What this exercise asks.
• 1. In the passage on American immigration, what does the writer say the United States has for each country, and how are they described?
• 2. Extend the passage on American immigration by writing what follows its final sentence.

*** Opening of Quoted passage ***

Moreover, every time I look with any detail about what we actually do with respect to immigration, I am horrified. The United States of America has quotas for each country, and they are shockingly low, in every case. This new nationalism tries to make a big moral mountain out of the illegality of crossing the border in an irregular fashion, while the actual process to properly become a US citizen is itself a crime against humanity. And then once someone is in an irregular status by doing the normal human thing of trying to live and survive in a better place, we don't make it very easy to get on the right side of the law. If you trap someone in the state of being a lawbreaker and provide no remedy, and no way of restitution, you are the monster. You are the criminal. This is to say nothing about acts of inhumanity directly committed toward immigrants themselves. In a world where Joe Arpaio holds his head high as a free man, I am flatly ashamed to be an American. I hope I offend someone with that sentence, because you need to be offended, and then you need to repent before God.

Don't even bother to send me news stories about illegal immigrants who kill people; again, the relevant fact of an illegal immigrant killer is that he or she is a killer. The security apparatus of a free state is by definition reactive. A people who claim to believe in some notion of freedom and liberty does not put up a wall to keep people out; they don't live in fear. The nation that is synonymous with the generosity embodied in the words, "Ellis Island" ought not to be turning inward, and turning selfish. Communists put up a wall in Germany; remember that? It was a point of American pride when our president went to Berlin, and told Mr. Gorbachev to tear it down. I think I was nine years old when it came down. I knew what it meant even then. Every patriotic American does. Today, we forget our own proud history, in order to pretend to be someone else. Some days, it makes me so angry that I don't even like to look at our flag. I hope you're offended, and then, you should repent before God.

*** Close of Quoted passage ***
*** Opening of Supplied data ***

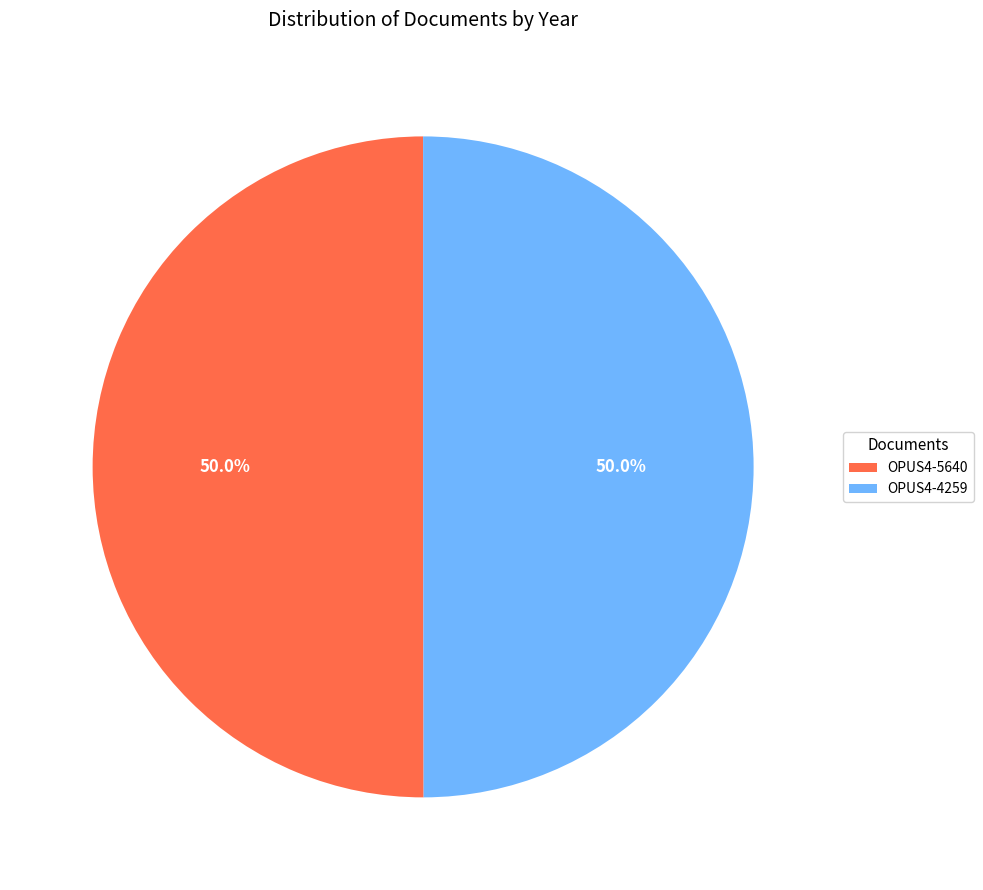

What is the ratio of the value at OPUS4-4259 to the value at OPUS4-5640?

1.0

*** Close of Supplied data ***

Answers for this exercise.
• 1. Quotas, which are described as shockingly low in every case.

• 2.
"Chain migration" is a word people use in a pejorative sense. Do you know what chain migration is? It's families reuniting. That's what it is. I would like to know what sane person with a conscience is against that. No one should be against good order, and I support that. Make it easier for the outsiders to come, and if they did it the wrong way, make it easier to get it right.

I'll leave you alone now, because I'll be answering all day objections to things I never actually said. Such is life in public today. I want to be able to look into the eyes of people I meet, and into the eyes of people I already love, and to know that at least I tried to do right by people who were struggling. That's what any good Christian or American would want to be able to say.